One might object against partitional clustering that the latter is equivalent to rootless tree analyses, as used in previous studies.^33–35 In our opinion, the two approaches are distinct, and the main differences between them are as follows: (1) In a rootless phylogeny, one poses a hypothesis on the relationships between taxa of a given group, which would constitute a community of related taxa exclusively sharing a set of characters between themselves, hypothesized to be relevant for the group and supposed to be possessed by a common (unknown) ancestor. These characters are termed polarized. A rootless tree, like any tree, is a hypothetico-deductive construction. (2) On the contrary, partitional clustering is not based upon an a priori hypothesis. The global DI between the taxa is revealed by structures underpinning the data. This approach is inductive.

Our analysis revives the old-standing debate between the tenants of the deductive methods and those of the inductive methods in systematics and evolutionary biology.^36,37 Deductive methods have been favored for the last three decades, and inductive methods on the contrary hardly evoked. However, though the deductive methods have been extremely useful and fruitful in the explanation of many evolutionary phenomena, inductive methods can also deliver very interesting information.^38,39

The choice of the k-medoid analysis

We chose to apply k-medoid analysis because contrary to k-mean and k-median analyses, it does not rely on means or medians, not appropriate to our data (binary numerals). In addition, k-medoid analyses are less influenced by outliers, and they are more robust than k-mean or k-median analyses, ie, their results depending less on the initial conditions (the choice of the first centroids).⁴⁰

There are two methods for k-medoid analysis on a given sample, ie, PAM and CLARA.⁴¹ PAM handles all the objects and is appropriate for relatively small samples. CLARA on the other hand selects, from a large sample, a series of randomly drawn subsamples. The seeds are selected in each subsample by means of a program similar to PAM; thereafter, the objects of the entire sample are assigned to each of these seeds by means of a chosen (either Euclidian or Mahattan) index distance. CLARA is best suited for large files since the complexity of this algorithm rises arithmetically and not exponentially like in k-mean and k-median analyses. This property makes it possible to process large samples of long sequences in a reasonable time period and in portable computers. We compared the two methods and found that among the 564 genera analyzed, only 4 genera were not assigned to the same cluster. Hence, for us, the methods are comparable, and we can use either method, perhaps with a preference for CLARA to minimize the complexity of the algorithm.

The GCs

Our analysis revealed taxa, ie, the GCs, overlapping the cluster families very significantly and gathering the most similar organisms, ie, the genera whose DI between themselves are smallest. This may be explained by the fact that mathematical clustering does not assemble the genera randomly. Organisms are hypercomplex systems highly constrained phenotypically, hence also genetically. This mere fact probably imposed on them a relatively small number of solutions for their structuration, reflected by the strong genetic resemblance of the organisms within a small number of sets.

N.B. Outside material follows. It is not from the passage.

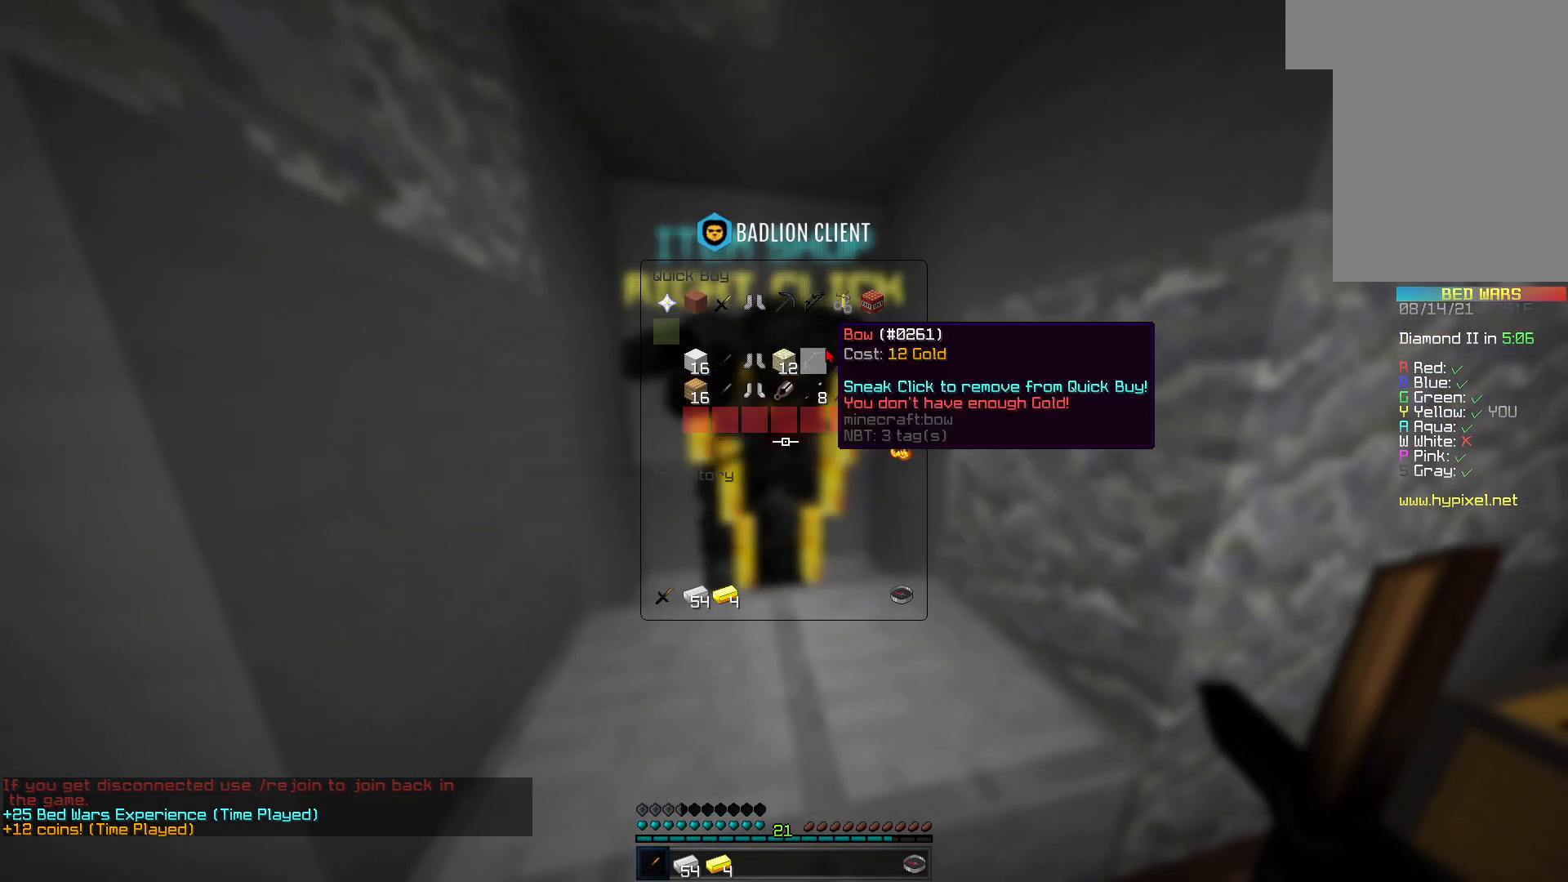
{"keys": [], "mouse": [], "events": []}
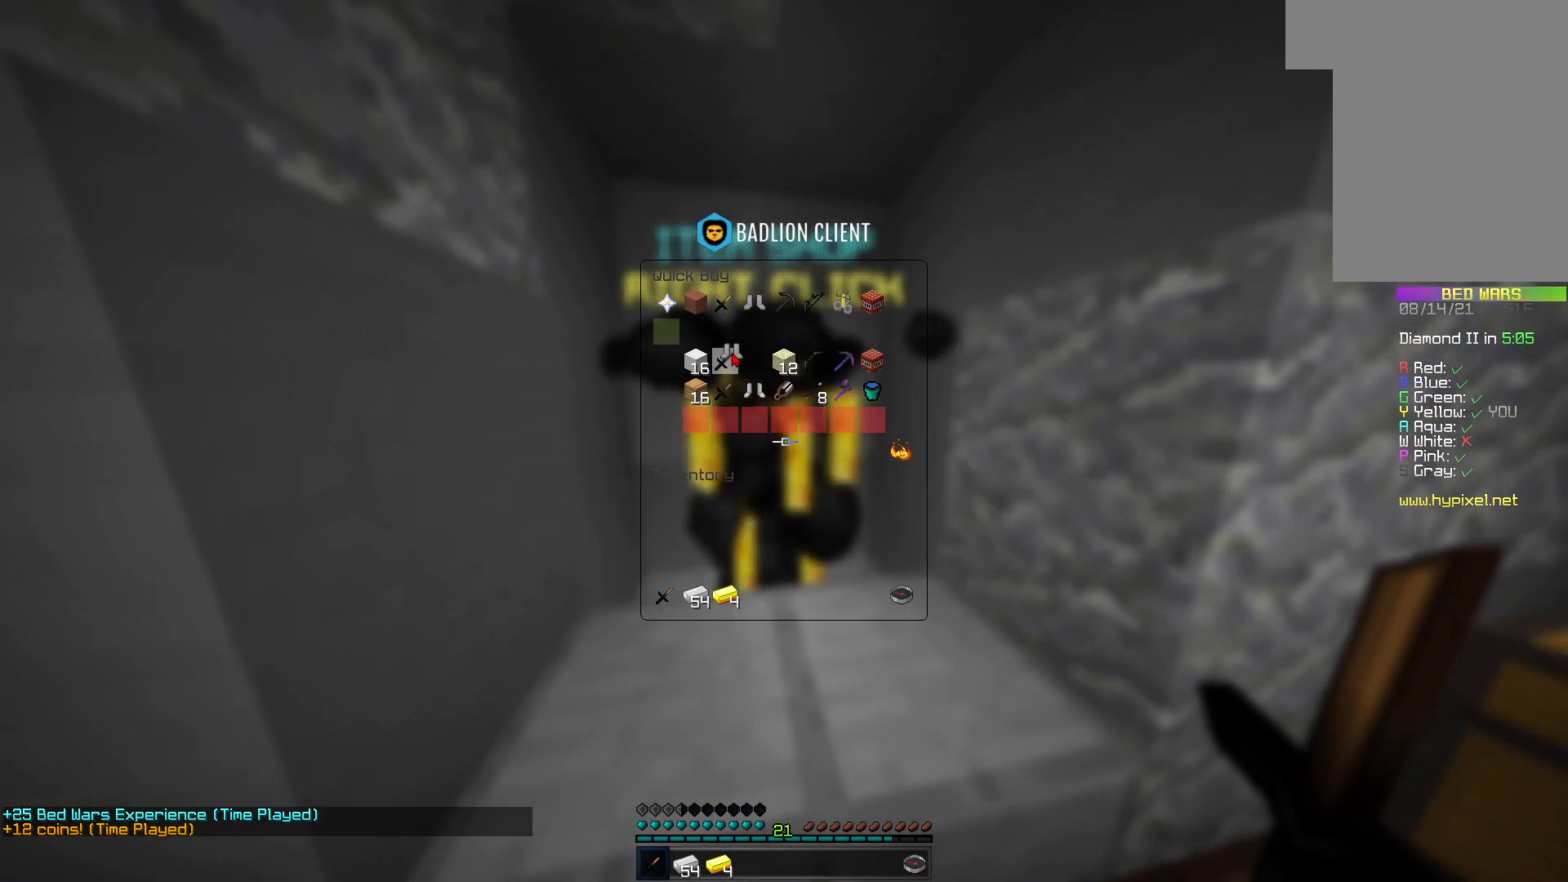
{"keys": [], "mouse": [], "events": []}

Figure 2 shows that the nonbacterial organisms are genetically less differentiated than the bacterial ones, the largest between-cluster distance (LBCD) of A ₁ being about 2775 and of the reunion of the other cluster families ca 5080. Cluster family A ₁ is remarkable in the sense that Eucarya 2 (one of the avian and about half of the mammalian orders) is contained in cluster C₁₇, which is more distant from cluster C₃ (comprising almost the rest of the Eukaryotes), than C₁ (the cluster gathering almost all the Archaea). One of the possible explanations lies in the acquisition of extra protein subunits partially involved in catalytic activity in the eucaryal genera, a situation that would have correlatively entailed a weaker involvement of the RNA subunit in that activity, and consequently a structural simplification of the latter. This could explain some structural convergence between very distinct groups of nonbacterial genera in CF A ₁.¹⁶ A huge gap exists between the Eukaryotes and Archaea on one hand and the Bacteria on the other hand. The LBCD between these two groups is 6780. Thus, GC Archaea-Eucarya forms a consistent group, in opposition with the remaining GCs forming another and as consistent group of GCs, all bacterial. Remarkably, within this group, the GCs Burkholderiales ( A ₂) and Cyanobacteria ( A ₄) are more distant from their neighboring bacterial CFs than the nonbacterial clusters between themselves. Reversely, two composite GCs, the one containing most of the γ-Proteobacteria and Bacteroidetes 1 ( A ₂) on one hand, and the other composed of the α-proteobacteria and the Actinobacteria (A₃) on the other hand, are less diversified than the nonbacterial GC (respective LBCDs ≃ 1590 and 2320).

A number of taxa of sample S are not members of any of the GCs, namely those which are scattered among the clusters with no preferential connections (and thus showing a weak DMTC), or those connected to clusters C₁, C₂, or C₇, which do not enter in the composition of the cluster families. Of the first category, one can mention Bacilli; and of the second, one can mention Clostridia 23 and Negativicutes, and δ- and ε-Proteobacteria. Such a result is not compatible with the systematics inferred from the phylogeny based on 16S/18S rRNA. However, the heterogeneity of the Firmicutes and the Proteobacteria highlighted by our analysis was also revealed in a number of phylogenetic studies on universal molecules other than 16S/18S rRNA, ^20,42,43 inciting the authors to question the monophyly of these taxa.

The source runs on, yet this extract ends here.